= Given material =
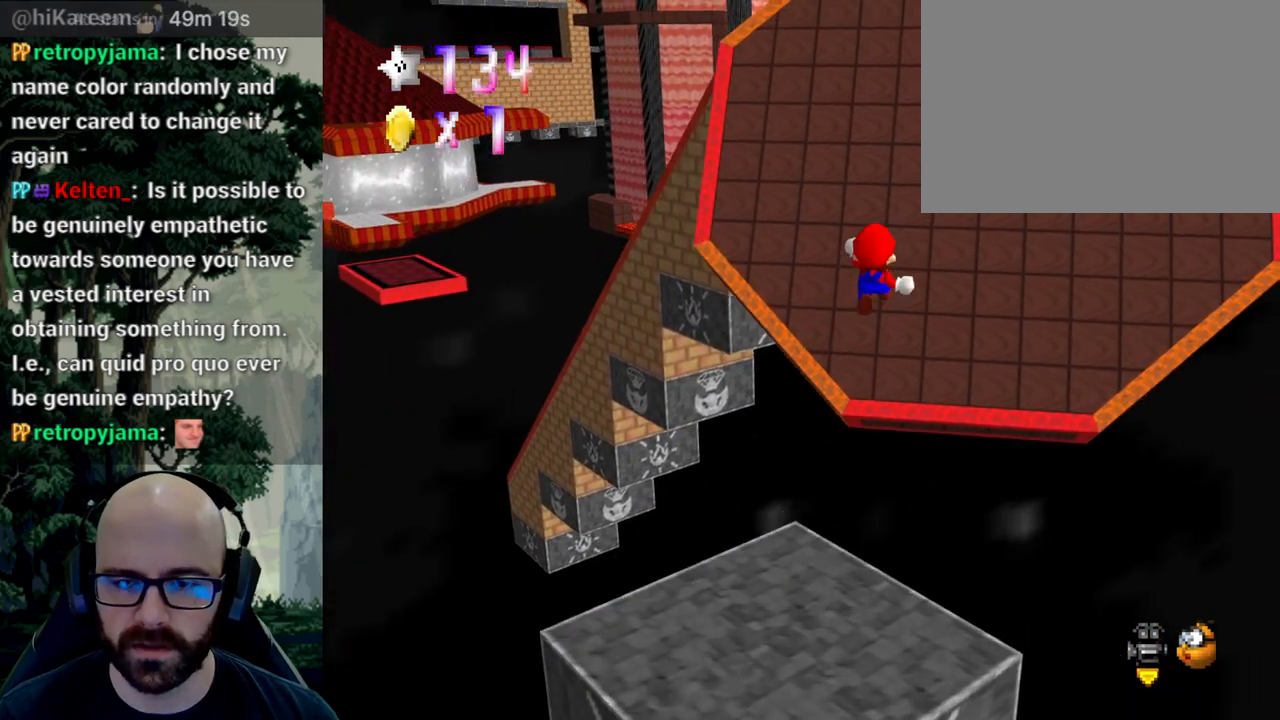
{"dt_ms": 500, "buttons": ["A"], "left_stick": "up-right", "right_stick": "down", "events": []}
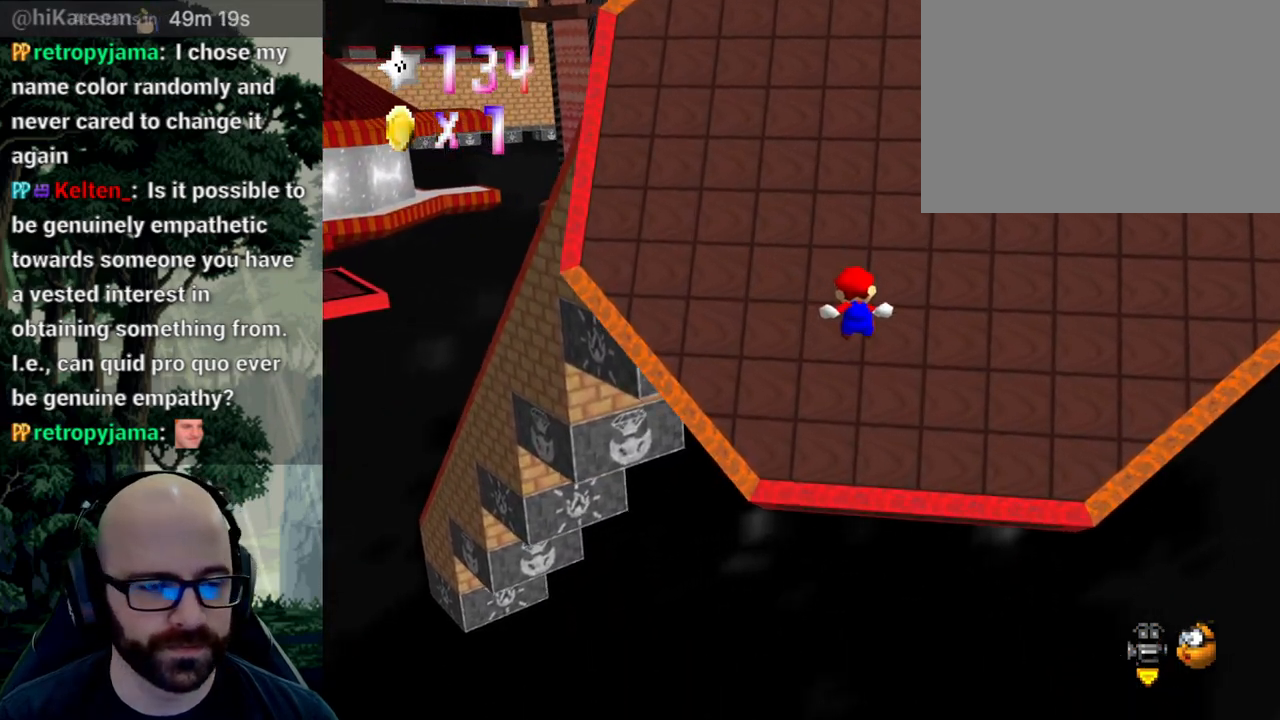
{"dt_ms": 500, "buttons": ["A"], "left_stick": "up-right", "right_stick": "down", "events": []}
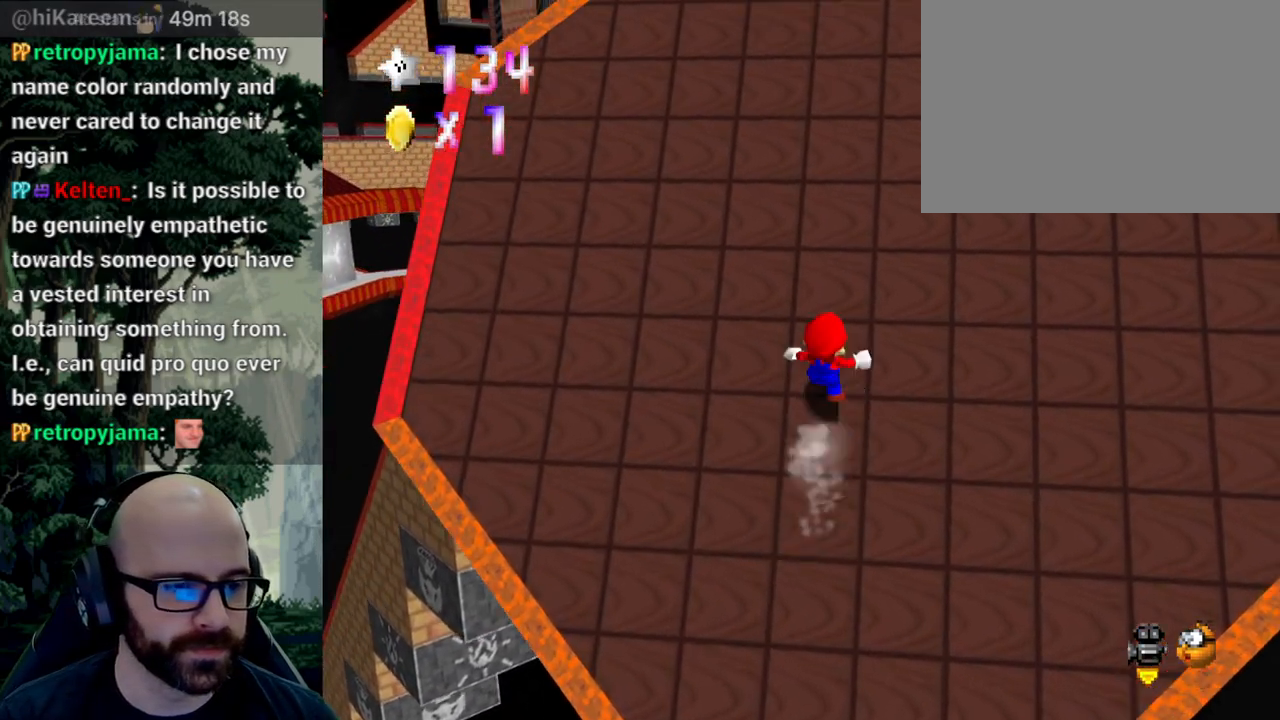
{"dt_ms": 500, "buttons": ["A"], "left_stick": "up", "right_stick": "down", "events": [[217, "right_stick", "center"], [267, "left_stick", "up"], [350, "right_stick", "down"]]}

= The task =
Go through the material above and print all of it exactly, except the pictures.

= Reply =
{"dt_ms": 500, "buttons": ["A"], "left_stick": "up-right", "right_stick": "down", "events": []}
{"dt_ms": 500, "buttons": ["A"], "left_stick": "up-right", "right_stick": "down", "events": []}
{"dt_ms": 500, "buttons": ["A"], "left_stick": "up", "right_stick": "down", "events": [[217, "right_stick", "center"], [267, "left_stick", "up"], [350, "right_stick", "down"]]}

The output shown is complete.